Saved entries
────────────────────

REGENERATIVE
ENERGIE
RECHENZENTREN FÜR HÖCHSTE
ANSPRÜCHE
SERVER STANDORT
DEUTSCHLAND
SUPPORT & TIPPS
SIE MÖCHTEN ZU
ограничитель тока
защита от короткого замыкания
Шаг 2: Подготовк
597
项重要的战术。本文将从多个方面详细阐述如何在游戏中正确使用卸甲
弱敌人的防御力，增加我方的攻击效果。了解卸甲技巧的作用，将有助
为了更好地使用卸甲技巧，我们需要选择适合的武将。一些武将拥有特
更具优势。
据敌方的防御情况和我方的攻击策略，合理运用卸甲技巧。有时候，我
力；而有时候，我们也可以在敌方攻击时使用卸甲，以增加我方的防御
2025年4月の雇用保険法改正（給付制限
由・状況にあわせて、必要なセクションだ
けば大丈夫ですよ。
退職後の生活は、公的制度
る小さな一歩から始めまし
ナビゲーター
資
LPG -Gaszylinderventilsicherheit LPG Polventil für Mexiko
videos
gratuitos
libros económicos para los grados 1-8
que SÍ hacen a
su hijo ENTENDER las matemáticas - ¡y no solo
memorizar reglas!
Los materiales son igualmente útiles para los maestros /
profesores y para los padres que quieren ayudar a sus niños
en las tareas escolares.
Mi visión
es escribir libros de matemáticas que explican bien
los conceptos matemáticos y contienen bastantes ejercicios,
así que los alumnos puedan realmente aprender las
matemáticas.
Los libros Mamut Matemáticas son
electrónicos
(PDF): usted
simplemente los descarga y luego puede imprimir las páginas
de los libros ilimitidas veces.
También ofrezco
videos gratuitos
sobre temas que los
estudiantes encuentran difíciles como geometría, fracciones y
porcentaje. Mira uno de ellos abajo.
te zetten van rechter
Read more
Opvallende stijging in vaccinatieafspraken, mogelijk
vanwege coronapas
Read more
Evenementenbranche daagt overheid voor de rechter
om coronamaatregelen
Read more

────────────────────

Beginning at the line above that contains "Шаг 2: Подготовк", return each line exactly through the line that contains "es escribir libros", and no others.

Шаг 2: Подготовк
597
项重要的战术。本文将从多个方面详细阐述如何在游戏中正确使用卸甲
弱敌人的防御力，增加我方的攻击效果。了解卸甲技巧的作用，将有助
为了更好地使用卸甲技巧，我们需要选择适合的武将。一些武将拥有特
更具优势。
据敌方的防御情况和我方的攻击策略，合理运用卸甲技巧。有时候，我
力；而有时候，我们也可以在敌方攻击时使用卸甲，以增加我方的防御
2025年4月の雇用保険法改正（給付制限
由・状況にあわせて、必要なセクションだ
けば大丈夫ですよ。
退職後の生活は、公的制度
る小さな一歩から始めまし
ナビゲーター
資
LPG -Gaszylinderventilsicherheit LPG Polventil für Mexiko
videos
gratuitos
libros económicos para los grados 1-8
que SÍ hacen a
su hijo ENTENDER las matemáticas - ¡y no solo
memorizar reglas!
Los materiales son igualmente útiles para los maestros /
profesores y para los padres que quieren ayudar a sus niños
en las tareas escolares.
Mi visión
es escribir libros de matemáticas que explican bien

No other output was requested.